The analysis of CDC data on diabetes, with predictor variables being obesity and inactivity, revealed several key findings. Firstly, when examining the p-value of the data, it was found to be statistically significant, indicating a strong relationship between the predictor variables (obesity and inactivity) and the occurrence of diabetes. This suggests that these factors play a crucial role in the development of diabetes within the population studied. However, it’s important to note that the data exhibited homoscedasticity, which can make predictive modeling inefficient. This suggests that there might be some limitations when trying to accurately predict diabetes using obesity and inactivity as predictor variables. Homoscedasticity implies that the variance of the errors in the model is not consistent across different levels of the predictor variables, which can make predictions less reliable. Additionally, it was observed that the predictor variables, obesity, and inactivity, were highly correlated. This high correlation could lead to multicollinearity issues in predictive models, making it challenging to determine the unique contribution of each variable in explaining diabetes risk. Addressing multicollinearity through techniques like feature selection or dimensionality reduction may be necessary to build a more robust predictive model. In summary, the CDC data analysis revealed a significant relationship between obesity, inactivity, and diabetes, suggesting that these variables are important in understanding diabetes risk. However, the presence of homoscedasticity and high correlation between the predictor variables should be considered when developing predictive models for diabetes, to ensure the model’s efficiency and accuracy.

Monday 09/11

As python was my preferred language for analysis, I used my setup for jupyter notebook and loaded the dataset as a pandas dataframe. I used several functions of the pandas library to understand about the basic characteristics of the data given for example: the length, type of data, and missing data.
Upon looking through the three datasets provided I found that the Obesity dataset has only 363, Inactivity has 1370 and Diabetes has 3142 records.

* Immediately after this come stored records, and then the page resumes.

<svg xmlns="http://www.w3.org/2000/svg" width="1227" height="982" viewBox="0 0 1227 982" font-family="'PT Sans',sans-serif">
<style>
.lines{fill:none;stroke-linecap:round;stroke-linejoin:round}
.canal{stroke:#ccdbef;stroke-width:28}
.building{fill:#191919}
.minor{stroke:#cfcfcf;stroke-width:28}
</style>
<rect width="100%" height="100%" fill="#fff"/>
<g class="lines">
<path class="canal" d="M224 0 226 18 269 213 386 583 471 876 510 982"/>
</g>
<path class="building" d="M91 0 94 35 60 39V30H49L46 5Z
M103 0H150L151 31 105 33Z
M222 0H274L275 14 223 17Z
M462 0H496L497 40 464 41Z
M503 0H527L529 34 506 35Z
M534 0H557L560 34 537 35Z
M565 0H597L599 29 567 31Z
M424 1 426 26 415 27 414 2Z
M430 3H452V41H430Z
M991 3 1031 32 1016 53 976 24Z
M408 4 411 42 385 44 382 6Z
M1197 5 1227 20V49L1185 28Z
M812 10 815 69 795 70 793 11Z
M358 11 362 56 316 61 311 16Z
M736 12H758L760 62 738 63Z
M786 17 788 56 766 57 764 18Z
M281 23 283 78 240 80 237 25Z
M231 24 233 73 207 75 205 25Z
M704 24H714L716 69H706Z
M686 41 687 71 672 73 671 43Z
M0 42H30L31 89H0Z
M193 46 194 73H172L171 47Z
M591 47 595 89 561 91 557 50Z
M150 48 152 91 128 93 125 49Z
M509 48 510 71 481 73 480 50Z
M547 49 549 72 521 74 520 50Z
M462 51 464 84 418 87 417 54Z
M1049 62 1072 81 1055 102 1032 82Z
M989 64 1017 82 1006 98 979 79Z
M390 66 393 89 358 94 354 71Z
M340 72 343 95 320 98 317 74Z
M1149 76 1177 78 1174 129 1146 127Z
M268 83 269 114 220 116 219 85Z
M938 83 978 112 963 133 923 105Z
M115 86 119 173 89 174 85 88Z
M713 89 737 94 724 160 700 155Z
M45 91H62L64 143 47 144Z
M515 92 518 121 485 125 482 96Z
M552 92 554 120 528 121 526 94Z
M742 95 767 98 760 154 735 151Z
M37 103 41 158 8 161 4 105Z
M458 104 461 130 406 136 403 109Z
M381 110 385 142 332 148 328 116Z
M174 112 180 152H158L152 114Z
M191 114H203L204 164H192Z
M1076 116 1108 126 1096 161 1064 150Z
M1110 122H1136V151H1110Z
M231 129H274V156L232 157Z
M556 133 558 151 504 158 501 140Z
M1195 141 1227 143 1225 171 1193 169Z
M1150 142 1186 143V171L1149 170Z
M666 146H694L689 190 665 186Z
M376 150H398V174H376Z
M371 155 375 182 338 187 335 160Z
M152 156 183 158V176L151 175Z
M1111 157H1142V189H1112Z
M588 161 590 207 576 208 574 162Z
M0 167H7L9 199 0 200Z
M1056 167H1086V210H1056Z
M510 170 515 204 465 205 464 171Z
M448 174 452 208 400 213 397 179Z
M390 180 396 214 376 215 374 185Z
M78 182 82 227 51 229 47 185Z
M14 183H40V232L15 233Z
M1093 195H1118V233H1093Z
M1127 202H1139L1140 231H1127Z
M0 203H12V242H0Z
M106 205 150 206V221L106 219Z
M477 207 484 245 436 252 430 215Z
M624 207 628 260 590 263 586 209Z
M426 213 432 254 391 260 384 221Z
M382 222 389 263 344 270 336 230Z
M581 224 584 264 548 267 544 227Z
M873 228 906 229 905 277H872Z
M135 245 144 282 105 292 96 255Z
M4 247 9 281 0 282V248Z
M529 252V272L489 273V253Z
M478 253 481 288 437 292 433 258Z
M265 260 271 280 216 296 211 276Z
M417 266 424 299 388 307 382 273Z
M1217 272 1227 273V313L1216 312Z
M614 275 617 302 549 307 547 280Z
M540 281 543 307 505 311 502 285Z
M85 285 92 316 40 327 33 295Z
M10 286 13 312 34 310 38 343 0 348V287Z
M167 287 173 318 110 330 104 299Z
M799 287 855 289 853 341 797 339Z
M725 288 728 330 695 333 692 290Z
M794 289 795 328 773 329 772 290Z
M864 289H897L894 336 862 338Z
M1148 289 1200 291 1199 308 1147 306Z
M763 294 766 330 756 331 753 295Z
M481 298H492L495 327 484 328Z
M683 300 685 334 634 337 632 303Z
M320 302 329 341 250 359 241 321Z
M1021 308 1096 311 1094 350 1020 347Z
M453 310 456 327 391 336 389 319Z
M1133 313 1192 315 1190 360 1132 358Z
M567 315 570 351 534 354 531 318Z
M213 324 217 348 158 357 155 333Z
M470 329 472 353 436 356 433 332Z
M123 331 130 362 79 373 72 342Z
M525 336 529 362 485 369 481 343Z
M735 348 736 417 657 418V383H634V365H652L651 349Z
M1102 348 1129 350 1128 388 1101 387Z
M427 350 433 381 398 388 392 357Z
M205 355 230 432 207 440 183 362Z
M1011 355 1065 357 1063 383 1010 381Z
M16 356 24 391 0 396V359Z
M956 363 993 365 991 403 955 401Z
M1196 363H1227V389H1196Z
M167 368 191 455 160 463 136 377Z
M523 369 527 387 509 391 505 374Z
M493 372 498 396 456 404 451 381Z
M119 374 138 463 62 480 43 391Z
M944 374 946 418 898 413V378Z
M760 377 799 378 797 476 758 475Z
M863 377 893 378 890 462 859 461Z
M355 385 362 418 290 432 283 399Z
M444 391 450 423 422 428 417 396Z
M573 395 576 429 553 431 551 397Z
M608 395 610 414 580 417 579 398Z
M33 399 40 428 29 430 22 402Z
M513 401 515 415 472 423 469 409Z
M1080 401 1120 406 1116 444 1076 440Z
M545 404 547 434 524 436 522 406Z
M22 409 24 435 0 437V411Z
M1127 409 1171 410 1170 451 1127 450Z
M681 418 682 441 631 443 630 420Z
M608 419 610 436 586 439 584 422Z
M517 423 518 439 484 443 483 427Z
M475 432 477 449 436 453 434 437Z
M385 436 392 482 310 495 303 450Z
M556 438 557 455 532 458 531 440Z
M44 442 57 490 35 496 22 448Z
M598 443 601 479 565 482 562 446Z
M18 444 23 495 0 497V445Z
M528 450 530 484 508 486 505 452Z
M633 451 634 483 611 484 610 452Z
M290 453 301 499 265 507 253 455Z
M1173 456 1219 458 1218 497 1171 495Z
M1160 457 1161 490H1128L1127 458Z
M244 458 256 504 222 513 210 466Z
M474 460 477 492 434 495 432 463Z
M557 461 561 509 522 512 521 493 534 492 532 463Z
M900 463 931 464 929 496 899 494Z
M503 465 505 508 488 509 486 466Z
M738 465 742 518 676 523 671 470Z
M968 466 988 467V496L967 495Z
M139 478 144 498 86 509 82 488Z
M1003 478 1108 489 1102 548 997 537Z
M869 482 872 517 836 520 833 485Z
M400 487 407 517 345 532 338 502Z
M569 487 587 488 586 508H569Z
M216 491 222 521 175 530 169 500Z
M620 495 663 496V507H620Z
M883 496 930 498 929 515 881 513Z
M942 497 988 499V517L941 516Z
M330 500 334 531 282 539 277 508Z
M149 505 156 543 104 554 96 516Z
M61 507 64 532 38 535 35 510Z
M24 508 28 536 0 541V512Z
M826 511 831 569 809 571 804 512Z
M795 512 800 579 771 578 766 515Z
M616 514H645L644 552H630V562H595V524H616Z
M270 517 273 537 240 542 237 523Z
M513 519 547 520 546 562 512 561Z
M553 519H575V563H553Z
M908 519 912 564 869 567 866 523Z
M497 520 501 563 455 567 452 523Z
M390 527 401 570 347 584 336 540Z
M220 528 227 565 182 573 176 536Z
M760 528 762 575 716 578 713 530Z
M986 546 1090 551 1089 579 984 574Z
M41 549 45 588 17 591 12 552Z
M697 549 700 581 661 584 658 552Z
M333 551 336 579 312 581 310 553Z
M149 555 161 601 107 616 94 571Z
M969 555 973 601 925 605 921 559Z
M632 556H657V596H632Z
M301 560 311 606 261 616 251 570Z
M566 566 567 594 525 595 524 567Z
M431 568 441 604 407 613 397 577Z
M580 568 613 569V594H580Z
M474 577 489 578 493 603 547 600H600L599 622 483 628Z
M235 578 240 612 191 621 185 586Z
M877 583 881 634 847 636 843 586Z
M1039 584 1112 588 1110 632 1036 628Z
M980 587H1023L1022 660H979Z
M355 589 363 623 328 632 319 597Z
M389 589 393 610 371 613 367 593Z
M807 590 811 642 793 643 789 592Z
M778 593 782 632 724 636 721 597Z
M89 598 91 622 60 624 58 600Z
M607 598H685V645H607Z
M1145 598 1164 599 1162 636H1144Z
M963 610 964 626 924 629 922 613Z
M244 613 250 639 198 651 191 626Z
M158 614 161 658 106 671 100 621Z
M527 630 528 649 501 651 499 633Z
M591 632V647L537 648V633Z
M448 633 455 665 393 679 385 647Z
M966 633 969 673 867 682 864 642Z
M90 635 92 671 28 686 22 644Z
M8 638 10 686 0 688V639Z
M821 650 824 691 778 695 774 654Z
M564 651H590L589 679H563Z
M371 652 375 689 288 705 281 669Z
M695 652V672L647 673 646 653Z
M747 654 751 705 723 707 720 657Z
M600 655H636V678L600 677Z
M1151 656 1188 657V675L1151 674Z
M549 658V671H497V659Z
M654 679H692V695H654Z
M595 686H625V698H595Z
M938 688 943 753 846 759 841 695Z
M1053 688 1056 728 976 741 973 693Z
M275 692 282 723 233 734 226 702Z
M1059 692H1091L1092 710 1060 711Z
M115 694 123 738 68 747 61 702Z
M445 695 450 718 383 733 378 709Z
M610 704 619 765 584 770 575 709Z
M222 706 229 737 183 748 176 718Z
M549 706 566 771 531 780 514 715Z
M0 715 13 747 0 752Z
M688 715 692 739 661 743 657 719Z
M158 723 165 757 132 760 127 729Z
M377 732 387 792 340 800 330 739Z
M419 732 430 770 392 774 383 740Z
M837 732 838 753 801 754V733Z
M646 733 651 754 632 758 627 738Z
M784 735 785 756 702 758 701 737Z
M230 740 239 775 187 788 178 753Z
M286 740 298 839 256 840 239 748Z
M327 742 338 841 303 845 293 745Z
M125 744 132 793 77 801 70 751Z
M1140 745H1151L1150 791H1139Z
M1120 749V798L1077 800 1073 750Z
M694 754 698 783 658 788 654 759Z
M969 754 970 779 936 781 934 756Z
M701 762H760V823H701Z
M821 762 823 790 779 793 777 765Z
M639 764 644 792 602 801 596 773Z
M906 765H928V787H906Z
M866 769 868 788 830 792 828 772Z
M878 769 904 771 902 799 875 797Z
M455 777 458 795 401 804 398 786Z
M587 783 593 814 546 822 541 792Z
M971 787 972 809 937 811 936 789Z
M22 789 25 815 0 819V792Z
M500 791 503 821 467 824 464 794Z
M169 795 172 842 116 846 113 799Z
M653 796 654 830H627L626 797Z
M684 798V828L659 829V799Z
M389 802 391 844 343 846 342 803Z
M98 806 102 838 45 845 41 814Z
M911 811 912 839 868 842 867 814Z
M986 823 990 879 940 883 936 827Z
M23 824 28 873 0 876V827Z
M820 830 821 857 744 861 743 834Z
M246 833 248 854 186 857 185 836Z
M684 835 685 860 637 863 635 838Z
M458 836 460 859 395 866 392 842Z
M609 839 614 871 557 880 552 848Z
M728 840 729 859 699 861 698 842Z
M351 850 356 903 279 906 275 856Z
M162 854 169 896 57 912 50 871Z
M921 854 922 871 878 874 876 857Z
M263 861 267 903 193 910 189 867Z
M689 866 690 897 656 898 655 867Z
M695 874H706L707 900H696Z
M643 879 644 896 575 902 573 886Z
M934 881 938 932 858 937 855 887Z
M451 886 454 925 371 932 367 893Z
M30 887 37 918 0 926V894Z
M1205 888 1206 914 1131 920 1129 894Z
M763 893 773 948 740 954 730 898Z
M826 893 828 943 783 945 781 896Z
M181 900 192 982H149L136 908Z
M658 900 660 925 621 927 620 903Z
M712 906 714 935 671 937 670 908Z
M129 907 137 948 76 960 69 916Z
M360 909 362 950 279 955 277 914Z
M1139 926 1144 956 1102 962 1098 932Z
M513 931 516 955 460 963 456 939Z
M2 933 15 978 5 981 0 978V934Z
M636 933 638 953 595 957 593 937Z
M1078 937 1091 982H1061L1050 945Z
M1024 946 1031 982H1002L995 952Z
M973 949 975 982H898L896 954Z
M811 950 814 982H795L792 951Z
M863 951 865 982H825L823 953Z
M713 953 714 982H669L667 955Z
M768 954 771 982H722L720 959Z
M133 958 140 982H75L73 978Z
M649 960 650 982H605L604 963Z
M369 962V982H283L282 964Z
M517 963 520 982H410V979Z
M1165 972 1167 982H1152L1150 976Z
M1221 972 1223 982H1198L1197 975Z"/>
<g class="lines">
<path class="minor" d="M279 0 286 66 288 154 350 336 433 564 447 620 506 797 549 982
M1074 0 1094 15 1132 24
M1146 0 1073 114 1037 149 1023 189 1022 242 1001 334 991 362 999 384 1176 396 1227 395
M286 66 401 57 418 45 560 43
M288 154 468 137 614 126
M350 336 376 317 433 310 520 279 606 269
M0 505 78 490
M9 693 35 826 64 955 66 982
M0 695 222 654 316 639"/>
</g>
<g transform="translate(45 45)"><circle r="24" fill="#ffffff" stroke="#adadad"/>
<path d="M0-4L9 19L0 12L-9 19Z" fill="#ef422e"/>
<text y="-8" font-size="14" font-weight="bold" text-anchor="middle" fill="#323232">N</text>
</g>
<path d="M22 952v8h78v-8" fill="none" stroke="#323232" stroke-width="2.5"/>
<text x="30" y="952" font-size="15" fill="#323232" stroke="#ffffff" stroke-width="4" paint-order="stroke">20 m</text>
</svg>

During the discussion with the professor we had come across the question of what can we do with this dataset. What questions can be answered, and as per our discussion combining these datasets to answer questions about how one factor is related to the other would be what we would like to achieve from these datasets. So, my first step was to combine diabetes and inactivity dataset and this gave me a total of 1370 rows. After doing some visualizations from this data like histograms and Quantile Plot I found that the diabetes data is a little skewed higher from normal distribution and that inactivity data is skewed slightly lower from normal distribution.

To find the relation between datasets the first step would be to find the correlation of the data and this gave me a correlation of 44% which is not a strong correlation. With the scatterplot of this I could see that we could fit a linear model on this data to find some prediction. Based on the R squared we can see that 20% of variation in Diabetes data points is attributed to variation in Inactivity. From the residuals and Heteroscedasticity plots, we can conclude that the linear model is not effective for this dataset.